Yesterday I attended the rollout of MIT's new study on the future of coal at the offices of Resources for the Future in D.C. The study's impressive multi-disciplinary team was co-chaired by John Deutch and Ernest J. Moniz, both professors at MIT but also formerly high government officials, including Dr. Deutch's stint as Director of Central Intelligence from 1994-95. As they describe in a lengthy op-ed in today's Wall Street Journal, they concluded that without a practical and affordable means of capturing carbon dioxide from coal power plants and storing it for an extended period, the use of coal will decline dramatically from present levels, because of the level of carbon pricing necessary to stabilize greenhouse gas emissions by mid-century. While that may not surprise those who have been following the issue for some time, it is nevertheless a profound finding, since it would undo most of the existing trends and planning for the coal and utility sector.
In addition to this headline result, the team discussed the implications of this finding for the leading coal power plant technologies, including pulverized coal (PC) and integrated gasification/combined-cycle (IGCC.) Dr. Deutch made it very clear that, although IGCC can produce power with lower emissions than PC, and provides a simpler platform for carbon capture and sequestration (CCS), that does not necessarily make IGCC the best candidate for new power plants today. The reason for this somewhat counter-intuitive conclusion is the difficulty of retrofitting either technology for CCS, once a power plant is built and running. For PC or IGCC, adding CCS would be expensive, and it would entail more than "bolting a box on the back of the process." Drs. Deutch and Moniz stressed that it was premature and inappropriate to pick a technology winner, at this point. They also strongly recommended additional R&D spending on proving out all the aspects of CCS, including demonstration projects that are adequately instrumented to confirm the science of sequestration.

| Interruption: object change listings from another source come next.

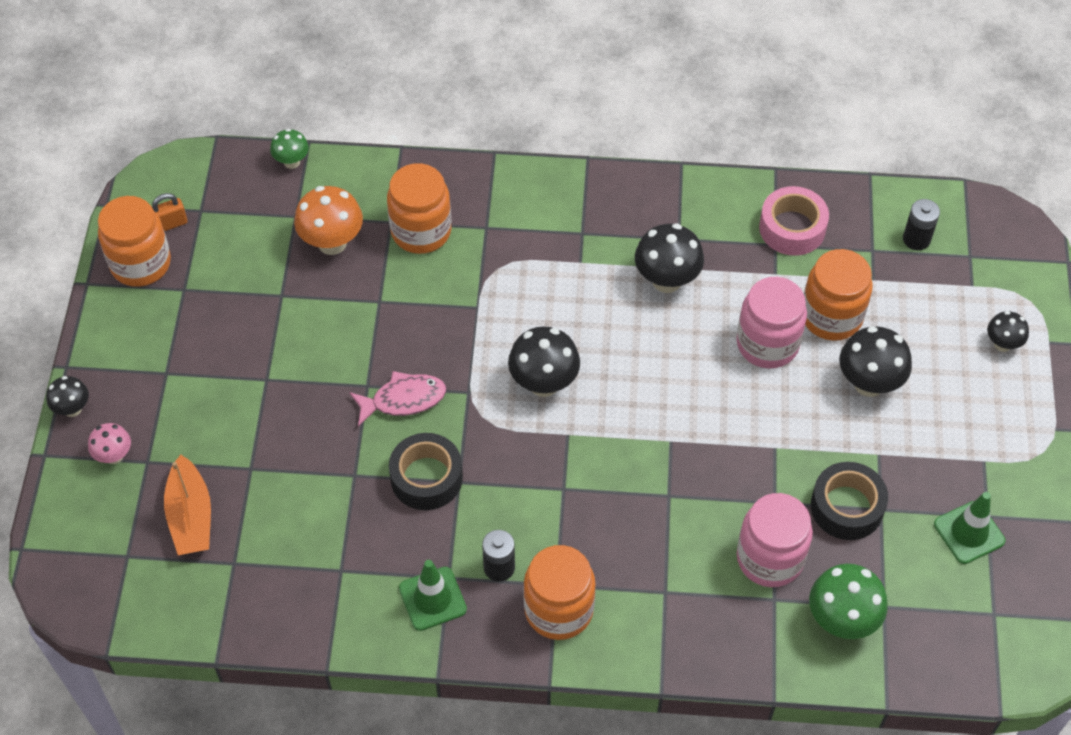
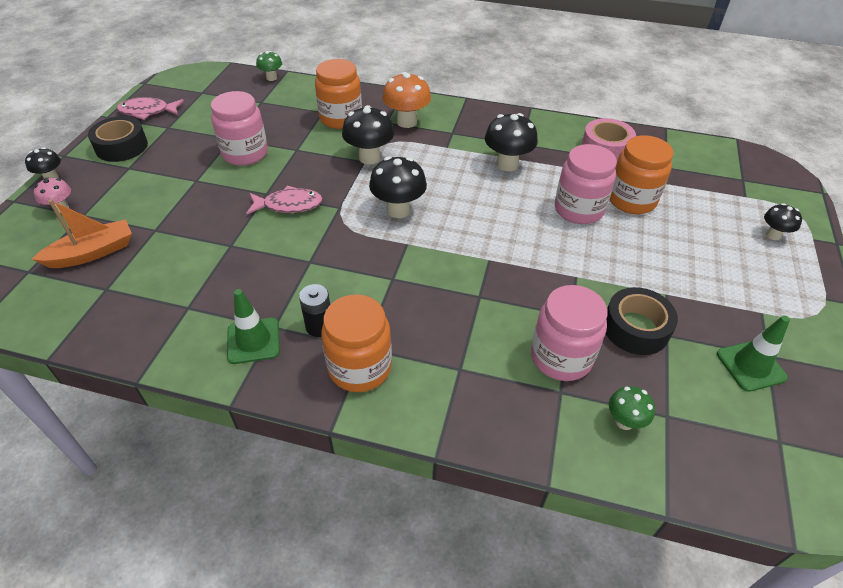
camera: 10 degrees right, 10 degrees down
(140, 263) = (148, 111): orange jar -> pink fish
(170, 224) = (179, 96): orange padlock -> none
(191, 516) = (92, 253): orange boat -> orange boat turned 120 degrees counterclockwise
(312, 321) = (245, 153): none -> pink jar
(332, 243) = (278, 117): orange mushroom -> orange mushroom (407, 122)
(426, 478) = (285, 255): black tape -> black tape (121, 146)
(841, 621) = (624, 421): green mushroom -> green mushroom, size x0.58
(869, 383) = (659, 245): black mushroom -> black mushroom (369, 157)
(916, 239) = (700, 165): black battery -> none

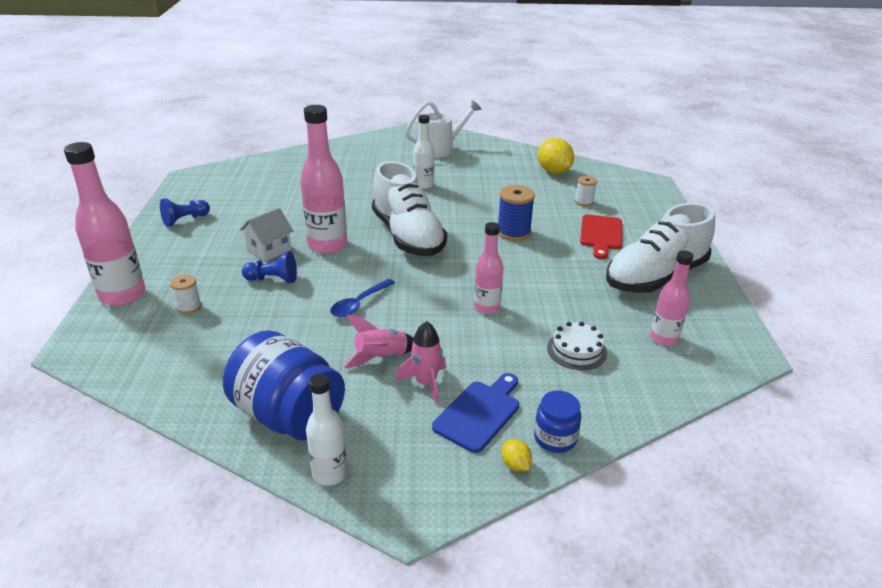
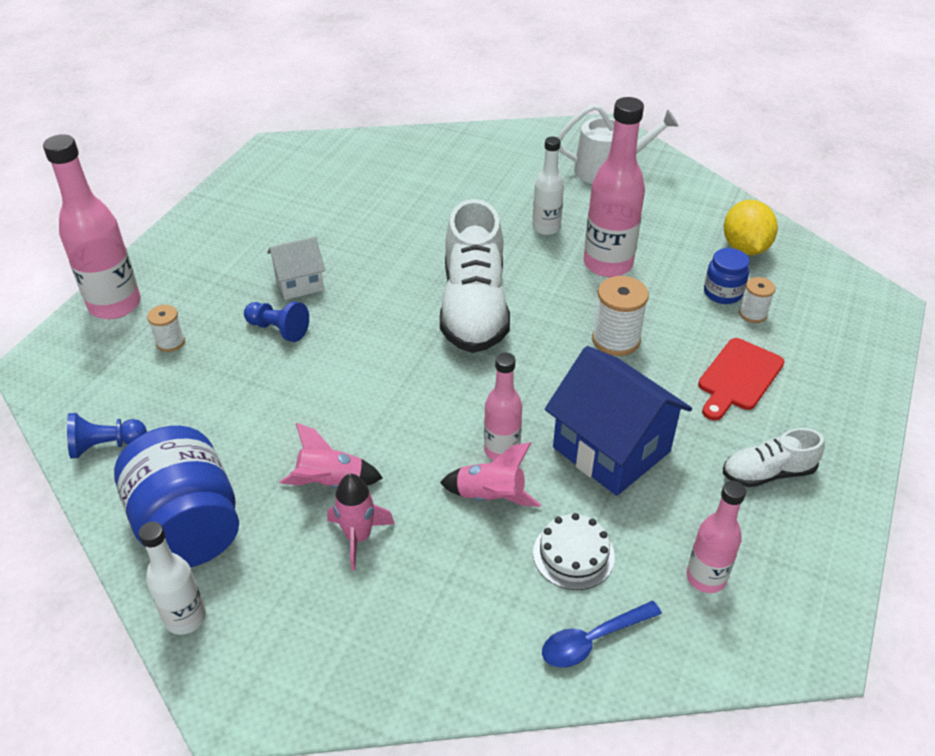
camera: 25 degrees right, 10 degrees up
(185, 220) = (233, 213): blue pawn -> blue pawn (106, 445)
(327, 245) = (369, 295): pink bottle -> pink bottle (608, 264)
(359, 304) = (353, 395): blue spoon -> blue spoon (593, 640)
(479, 413) = (392, 602): blue cutting board -> none
(499, 335) = (490, 497): none -> pink rocket
(513, 232) = (616, 340): blue spool -> white spool
(515, 464) = (388, 689): yellow lemon -> none
(555, 289) = (611, 449): none -> blue house
(555, 438) = (458, 672): blue jar -> blue jar (722, 293)
(655, 277) = (767, 473): white shoe -> white shoe, size x0.50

Furthermore, even with coal plants equipped with CCS, Dr. Deutch admonished that this could not provide the entire solution to our energy and climate problems, nor could any other single technology or strategy. That will require contributions from wind, solar, biofuels, and nuclear power, along with efficiency and conservation. He also made a strong point about the importance of these responses not being confined to the US and Europe, but including the large developing countries, especially China and India. He expressed great skepticism about bringing China on board any time soon, particularly without a US commitment to tackle our greenhouse gas emissions more aggressively than we have.
The MIT study highlights the incompatibility of energy policies that explicitly rely on coal for a growing share of our future energy needs, and the steadily increasing levels of greenhouse gases in the atmosphere. Even the availability of a viable CCS technology to manage coal's emissions would only stabilize global CO2 emissions by mid-century, but would still not stabilize atmospheric CO2 concentrations at the 450-550 ppm level that might avert the worst consequences of global warming. One study from MIT won't change the world, but its conclusions are all the more significant coming from such a pragmatic and credible group of physical scientists and engineers, who would hardly be expected to jump on the latest environmental bandwagon. When they tell us that carbon sequestration needs to be a much higher priority, it's time to listen and act.